● What the exercise asks
Here are some records; copy every line that holds the word "format".
++++++++
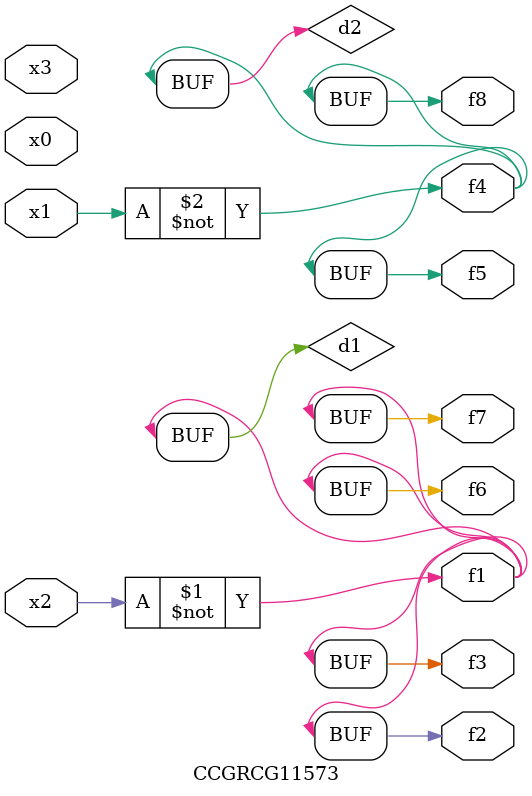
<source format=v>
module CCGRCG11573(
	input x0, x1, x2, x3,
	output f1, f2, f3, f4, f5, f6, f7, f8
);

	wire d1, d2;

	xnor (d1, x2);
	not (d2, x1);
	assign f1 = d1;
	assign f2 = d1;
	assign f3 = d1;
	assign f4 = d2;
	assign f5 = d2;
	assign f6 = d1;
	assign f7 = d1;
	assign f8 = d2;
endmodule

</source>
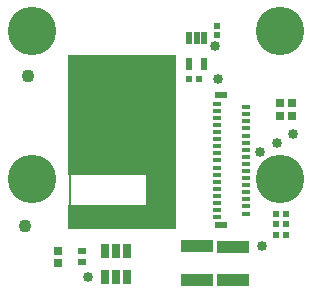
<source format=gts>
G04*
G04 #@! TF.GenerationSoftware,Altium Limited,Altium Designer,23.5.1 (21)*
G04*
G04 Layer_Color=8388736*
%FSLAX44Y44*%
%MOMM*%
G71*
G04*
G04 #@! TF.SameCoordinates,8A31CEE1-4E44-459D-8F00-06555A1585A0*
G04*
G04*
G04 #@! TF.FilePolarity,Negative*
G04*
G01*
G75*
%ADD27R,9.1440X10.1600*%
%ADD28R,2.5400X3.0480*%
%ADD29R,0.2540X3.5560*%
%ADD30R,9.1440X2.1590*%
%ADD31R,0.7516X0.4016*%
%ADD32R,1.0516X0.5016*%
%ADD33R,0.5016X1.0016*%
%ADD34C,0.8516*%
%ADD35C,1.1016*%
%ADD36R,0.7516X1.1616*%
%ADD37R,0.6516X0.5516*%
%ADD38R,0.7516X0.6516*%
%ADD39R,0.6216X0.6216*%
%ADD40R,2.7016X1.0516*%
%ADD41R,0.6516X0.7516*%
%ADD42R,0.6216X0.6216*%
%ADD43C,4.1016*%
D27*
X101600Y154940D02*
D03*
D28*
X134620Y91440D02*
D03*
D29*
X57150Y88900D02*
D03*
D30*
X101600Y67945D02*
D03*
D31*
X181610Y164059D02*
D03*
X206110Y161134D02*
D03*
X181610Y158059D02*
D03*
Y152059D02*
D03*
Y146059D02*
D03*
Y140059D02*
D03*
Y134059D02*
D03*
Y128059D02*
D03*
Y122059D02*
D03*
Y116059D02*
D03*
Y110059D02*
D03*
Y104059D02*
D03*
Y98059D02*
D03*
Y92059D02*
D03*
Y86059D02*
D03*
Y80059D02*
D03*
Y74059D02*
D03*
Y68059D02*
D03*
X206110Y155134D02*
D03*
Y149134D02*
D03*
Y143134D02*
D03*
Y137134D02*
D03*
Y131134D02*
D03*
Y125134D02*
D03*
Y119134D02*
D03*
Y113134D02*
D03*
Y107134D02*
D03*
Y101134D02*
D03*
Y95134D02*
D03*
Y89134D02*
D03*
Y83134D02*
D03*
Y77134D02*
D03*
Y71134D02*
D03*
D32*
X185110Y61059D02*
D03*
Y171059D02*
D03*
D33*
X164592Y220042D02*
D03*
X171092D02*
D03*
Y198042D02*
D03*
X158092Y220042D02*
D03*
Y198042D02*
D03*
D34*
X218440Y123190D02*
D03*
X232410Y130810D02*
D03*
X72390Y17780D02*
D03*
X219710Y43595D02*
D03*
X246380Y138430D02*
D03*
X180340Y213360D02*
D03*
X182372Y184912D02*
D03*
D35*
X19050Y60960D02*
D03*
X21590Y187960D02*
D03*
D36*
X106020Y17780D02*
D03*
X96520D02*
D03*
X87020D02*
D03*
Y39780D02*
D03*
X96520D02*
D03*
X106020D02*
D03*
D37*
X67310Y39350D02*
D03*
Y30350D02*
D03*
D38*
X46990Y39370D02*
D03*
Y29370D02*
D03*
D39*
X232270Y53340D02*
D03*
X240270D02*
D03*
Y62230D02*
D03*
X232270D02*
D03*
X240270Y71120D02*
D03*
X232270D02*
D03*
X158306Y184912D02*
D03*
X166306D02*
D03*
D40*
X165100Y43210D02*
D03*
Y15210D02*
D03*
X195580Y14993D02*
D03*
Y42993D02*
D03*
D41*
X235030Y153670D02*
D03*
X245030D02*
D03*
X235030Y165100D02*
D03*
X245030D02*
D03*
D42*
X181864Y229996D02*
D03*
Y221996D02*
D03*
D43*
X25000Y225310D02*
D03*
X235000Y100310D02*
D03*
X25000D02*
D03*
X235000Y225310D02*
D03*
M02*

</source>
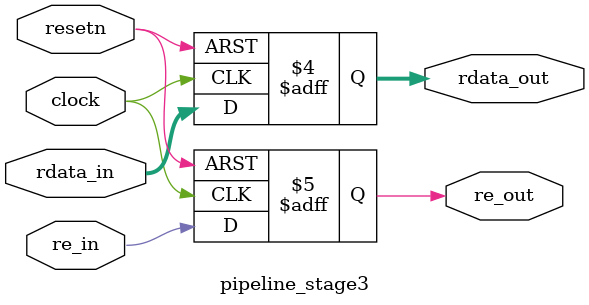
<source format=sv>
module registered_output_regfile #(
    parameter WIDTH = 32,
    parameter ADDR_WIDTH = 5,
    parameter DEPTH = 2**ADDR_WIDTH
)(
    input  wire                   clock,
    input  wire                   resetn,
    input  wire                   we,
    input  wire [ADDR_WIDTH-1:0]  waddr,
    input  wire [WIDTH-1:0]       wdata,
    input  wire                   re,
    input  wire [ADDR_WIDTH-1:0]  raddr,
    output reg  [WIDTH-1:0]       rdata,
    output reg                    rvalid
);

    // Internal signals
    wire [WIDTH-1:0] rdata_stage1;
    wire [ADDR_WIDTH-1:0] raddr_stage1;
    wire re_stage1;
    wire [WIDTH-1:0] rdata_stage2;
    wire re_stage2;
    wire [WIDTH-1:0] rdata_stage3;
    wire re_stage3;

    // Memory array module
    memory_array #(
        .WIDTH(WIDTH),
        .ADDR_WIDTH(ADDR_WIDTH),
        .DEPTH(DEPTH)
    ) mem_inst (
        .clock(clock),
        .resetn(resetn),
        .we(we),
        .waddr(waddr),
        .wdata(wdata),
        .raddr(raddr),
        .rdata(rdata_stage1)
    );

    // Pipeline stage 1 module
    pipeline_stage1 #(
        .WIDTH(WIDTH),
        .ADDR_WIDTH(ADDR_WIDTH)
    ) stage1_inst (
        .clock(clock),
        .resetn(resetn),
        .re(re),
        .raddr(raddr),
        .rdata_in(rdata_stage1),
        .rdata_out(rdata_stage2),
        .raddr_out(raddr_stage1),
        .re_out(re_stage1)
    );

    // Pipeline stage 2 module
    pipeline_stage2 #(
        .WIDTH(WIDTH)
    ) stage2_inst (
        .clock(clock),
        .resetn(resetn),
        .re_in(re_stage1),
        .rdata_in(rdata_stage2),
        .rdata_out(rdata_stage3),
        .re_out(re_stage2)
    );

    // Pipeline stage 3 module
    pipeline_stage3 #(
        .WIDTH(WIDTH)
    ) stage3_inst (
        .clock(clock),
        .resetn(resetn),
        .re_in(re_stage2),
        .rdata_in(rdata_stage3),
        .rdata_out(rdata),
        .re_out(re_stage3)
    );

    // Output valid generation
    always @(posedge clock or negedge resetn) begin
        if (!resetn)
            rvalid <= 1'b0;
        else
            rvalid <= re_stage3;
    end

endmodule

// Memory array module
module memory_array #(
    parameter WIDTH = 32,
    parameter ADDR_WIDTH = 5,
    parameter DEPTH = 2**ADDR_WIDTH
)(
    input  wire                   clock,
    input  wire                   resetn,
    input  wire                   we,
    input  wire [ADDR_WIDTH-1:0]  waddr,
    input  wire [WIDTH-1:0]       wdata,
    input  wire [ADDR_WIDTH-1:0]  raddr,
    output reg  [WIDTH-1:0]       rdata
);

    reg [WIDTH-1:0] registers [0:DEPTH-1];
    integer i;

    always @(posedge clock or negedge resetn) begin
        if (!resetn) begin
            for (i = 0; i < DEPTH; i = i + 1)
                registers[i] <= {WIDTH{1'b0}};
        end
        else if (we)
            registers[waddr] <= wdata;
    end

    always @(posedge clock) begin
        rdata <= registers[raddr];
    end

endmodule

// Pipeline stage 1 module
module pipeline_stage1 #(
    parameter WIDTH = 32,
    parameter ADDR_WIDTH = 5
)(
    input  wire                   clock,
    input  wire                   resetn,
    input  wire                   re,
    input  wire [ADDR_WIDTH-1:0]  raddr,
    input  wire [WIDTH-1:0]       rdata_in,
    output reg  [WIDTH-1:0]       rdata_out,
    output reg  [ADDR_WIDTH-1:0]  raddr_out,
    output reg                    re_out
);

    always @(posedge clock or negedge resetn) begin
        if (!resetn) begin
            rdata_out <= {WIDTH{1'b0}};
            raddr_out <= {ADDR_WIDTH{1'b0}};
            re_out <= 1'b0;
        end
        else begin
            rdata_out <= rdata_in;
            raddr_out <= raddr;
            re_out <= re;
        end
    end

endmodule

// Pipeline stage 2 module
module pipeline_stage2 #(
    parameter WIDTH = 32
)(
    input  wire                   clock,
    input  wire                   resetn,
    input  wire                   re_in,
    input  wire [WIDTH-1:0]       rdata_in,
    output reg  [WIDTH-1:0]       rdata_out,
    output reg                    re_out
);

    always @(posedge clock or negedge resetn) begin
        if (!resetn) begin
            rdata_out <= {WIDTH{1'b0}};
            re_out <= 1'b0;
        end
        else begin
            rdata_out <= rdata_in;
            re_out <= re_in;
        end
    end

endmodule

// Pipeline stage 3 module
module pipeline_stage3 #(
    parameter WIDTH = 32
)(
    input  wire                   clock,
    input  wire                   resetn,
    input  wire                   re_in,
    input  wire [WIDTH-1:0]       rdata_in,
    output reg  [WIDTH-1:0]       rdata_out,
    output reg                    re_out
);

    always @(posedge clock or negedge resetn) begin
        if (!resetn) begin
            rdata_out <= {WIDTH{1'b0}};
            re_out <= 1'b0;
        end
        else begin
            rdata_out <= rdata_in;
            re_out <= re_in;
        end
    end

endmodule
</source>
++++++++
● Task solution
<source format=v>
<source format=gts>
<source format=sv>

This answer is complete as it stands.